Anderson also noted that City Council imposed a rate increase which has since taken effect.

“The other thing we have done to deal with that particular deficit,” the manager said, “is we did refinance some debt that’s going to reduce our costs about $10,000 a year within this fund. The other thing, we did have a large write-off of bad debt that hit the books. When we factor in reconciliation, the rate increase, that bad debt calculation and refinancing, we are projecting this upcoming year at a break-even amount.”

“And that debt was for some years prior,” added Mayor Don Lyons, lingering from 2001 to 2006. “Our accounting procedures are much better than they have been.”

“A good chunk of these bad debts related to some of our policies, especially during winter months when utility bills can get out of hand. This past year, council spent a lot of time and we worked closely with landlords to develop policies regarding deposits. Initial indications appear to be quite good. The first two months into winter, we’re sitting on about $4,000 (bad debt) — a far better position than in the past,” Anderson said.

Dowagiac bills some $600,000 per month.

Berthiaume touched on the employee pension plan. “It ended up being about 56 percent funded,” he stated. “That’s based on actuarial information. There’s still a substantial liability. That unfunded liability does not appear in your balance sheets, only in the footnotes.”

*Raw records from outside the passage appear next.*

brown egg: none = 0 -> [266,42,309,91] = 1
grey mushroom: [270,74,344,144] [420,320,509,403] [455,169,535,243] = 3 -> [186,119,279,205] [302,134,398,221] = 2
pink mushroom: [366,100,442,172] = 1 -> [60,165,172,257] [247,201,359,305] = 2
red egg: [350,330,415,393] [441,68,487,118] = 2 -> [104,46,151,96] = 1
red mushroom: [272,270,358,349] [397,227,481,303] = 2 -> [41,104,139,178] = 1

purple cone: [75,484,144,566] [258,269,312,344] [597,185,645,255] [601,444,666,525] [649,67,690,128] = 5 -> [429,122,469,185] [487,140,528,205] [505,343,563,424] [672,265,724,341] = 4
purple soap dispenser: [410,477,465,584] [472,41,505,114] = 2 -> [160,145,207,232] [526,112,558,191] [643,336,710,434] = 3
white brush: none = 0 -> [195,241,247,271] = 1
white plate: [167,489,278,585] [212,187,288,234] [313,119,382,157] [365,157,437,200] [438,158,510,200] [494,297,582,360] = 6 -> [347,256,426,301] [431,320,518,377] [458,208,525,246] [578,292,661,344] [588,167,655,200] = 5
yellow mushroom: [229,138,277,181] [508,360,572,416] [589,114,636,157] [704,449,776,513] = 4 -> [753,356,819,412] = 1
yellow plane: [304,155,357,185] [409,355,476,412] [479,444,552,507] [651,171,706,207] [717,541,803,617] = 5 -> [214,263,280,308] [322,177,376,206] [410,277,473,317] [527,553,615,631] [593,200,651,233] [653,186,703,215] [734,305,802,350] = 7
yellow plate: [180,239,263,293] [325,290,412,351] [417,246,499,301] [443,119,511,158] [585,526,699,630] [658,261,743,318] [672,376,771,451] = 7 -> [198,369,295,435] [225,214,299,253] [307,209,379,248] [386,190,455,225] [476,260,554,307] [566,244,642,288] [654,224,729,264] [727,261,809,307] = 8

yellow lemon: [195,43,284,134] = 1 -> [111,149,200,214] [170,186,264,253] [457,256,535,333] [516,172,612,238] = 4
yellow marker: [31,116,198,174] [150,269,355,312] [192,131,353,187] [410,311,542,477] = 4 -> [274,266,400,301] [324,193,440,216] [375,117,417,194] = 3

In other “post-employment benefits,” Berthiaume said, “the city has a program for employee/retiree health care, according to an established policy. This year, GASB 45 required that the city acquire an actuarial analysis report to determine what the liability for those old benefits was. The report came back that the liability amounts to about $1.2 million if you had to have all the money in the fund today to take care of all the benefits that have been earned by employees.

“The city currently has about $243,000 in a fund with MERS to take care of that liability, so that liability is only about 20 percent funded. About a million dollars is unfunded. The situation isn’t unusual, compared to other cities all over the country. Everybody is now coming to grips with the situation that these liabilities have been created in the past. Previously, all you had to do was use a pay-as-you go method. You made an annual payment, but you didn’t have to compute the liability for that obligation. The city currently has a trust fund set up. Whether or not you’re going to make annual payments into it is up to the council and management. Actuarials have figured out that if you make an annual contribution of $94,000 per year for the next 28 years, you’d amortize the payoff of that debt. Last year the premiums the city paid for retired employees was about $26,000 — so unfunded annual required contribution for last year was about $67,000. It’s not necessary, only something you should consider. Overall, the audit went smoothly. We had excellent help from staff and management, so we don’t anticipate any problems.”

An audit is an independent review of the city’s financial position and recordkeeping.

Council accepted his report and made it part of the city’s records, so the audit is available for public review in the clerk’s office or on the city’s Web site.